“Such situations are abhorrent to our beliefs and values,” Mr. Flanagan said. “By removing this provision from our Constitution, we can send a strong message to the world that laws against blasphemy do not reflect Irish values.”
The second clause that may go before voters in October is in a part of the Constitution covering the family.
“In particular,” it says, “the State recognises that by her life within the home, woman gives to the State a support without which the common good cannot be achieved. The State shall, therefore, endeavour to ensure that mothers shall not be obliged by economic necessity to engage in labour to the neglect of their duties in the home.”
Ailbhe Smyth, a veteran feminist campaigner, said that provision was a relic.
“It was very patriarchal,” she said. “The problem was, it never did women any good. It was never used by any government to ensure that women, or anyone else who stayed in the home, got any extra support or recognition. It’s redundant and obsolete and needs to be placed with all the other relics that Ireland is now getting rid of.”
Irish citizens have, in fact, found repeated occasion in recent years to revisit the social strictures embedded in their Constitution. They have voted to allow divorce and same-sex marriage and, last month, to remove an abortion ban.
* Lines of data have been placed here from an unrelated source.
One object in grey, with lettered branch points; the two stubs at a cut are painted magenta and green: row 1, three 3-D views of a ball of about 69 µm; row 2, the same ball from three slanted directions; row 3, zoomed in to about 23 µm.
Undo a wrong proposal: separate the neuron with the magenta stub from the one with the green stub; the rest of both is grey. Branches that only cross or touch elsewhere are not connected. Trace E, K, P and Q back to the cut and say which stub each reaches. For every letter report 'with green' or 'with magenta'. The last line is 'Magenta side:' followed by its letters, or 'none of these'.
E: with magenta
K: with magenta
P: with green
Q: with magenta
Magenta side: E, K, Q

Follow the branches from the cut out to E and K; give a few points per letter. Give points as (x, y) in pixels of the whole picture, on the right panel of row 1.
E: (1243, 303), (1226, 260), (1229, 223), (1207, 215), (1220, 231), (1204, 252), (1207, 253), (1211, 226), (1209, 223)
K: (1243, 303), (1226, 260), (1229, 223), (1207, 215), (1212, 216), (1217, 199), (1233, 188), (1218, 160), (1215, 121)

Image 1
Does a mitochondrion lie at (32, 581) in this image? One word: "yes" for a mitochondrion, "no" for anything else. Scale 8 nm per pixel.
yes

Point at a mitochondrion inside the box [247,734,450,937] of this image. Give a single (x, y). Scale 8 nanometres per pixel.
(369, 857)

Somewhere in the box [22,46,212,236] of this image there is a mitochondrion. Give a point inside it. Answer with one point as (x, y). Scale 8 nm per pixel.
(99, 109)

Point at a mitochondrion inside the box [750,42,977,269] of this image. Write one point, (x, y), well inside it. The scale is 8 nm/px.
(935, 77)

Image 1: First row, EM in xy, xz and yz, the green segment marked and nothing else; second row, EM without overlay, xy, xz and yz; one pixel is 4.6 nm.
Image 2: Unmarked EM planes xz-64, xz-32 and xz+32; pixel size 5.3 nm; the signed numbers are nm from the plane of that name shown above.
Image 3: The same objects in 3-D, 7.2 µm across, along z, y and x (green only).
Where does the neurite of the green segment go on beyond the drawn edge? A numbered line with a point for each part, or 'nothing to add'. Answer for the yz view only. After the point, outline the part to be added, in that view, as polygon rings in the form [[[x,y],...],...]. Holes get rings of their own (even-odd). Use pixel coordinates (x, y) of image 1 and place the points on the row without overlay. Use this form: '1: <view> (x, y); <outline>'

“Things like abortion and same-sex marriage and blasphemy are seen as religious issues, sectarian issues, and there is now a desire to remove them from the Constitution,” said Dr. Daly, the university lecturer. “It’s about how we make statements about ourselves and express our changing identity.”
Unlike the referendums on divorce, same-sex marriage and abortion, the move to decriminalize blasphemy has met with little opposition from the Irish Catholic Church or from most religious denominations.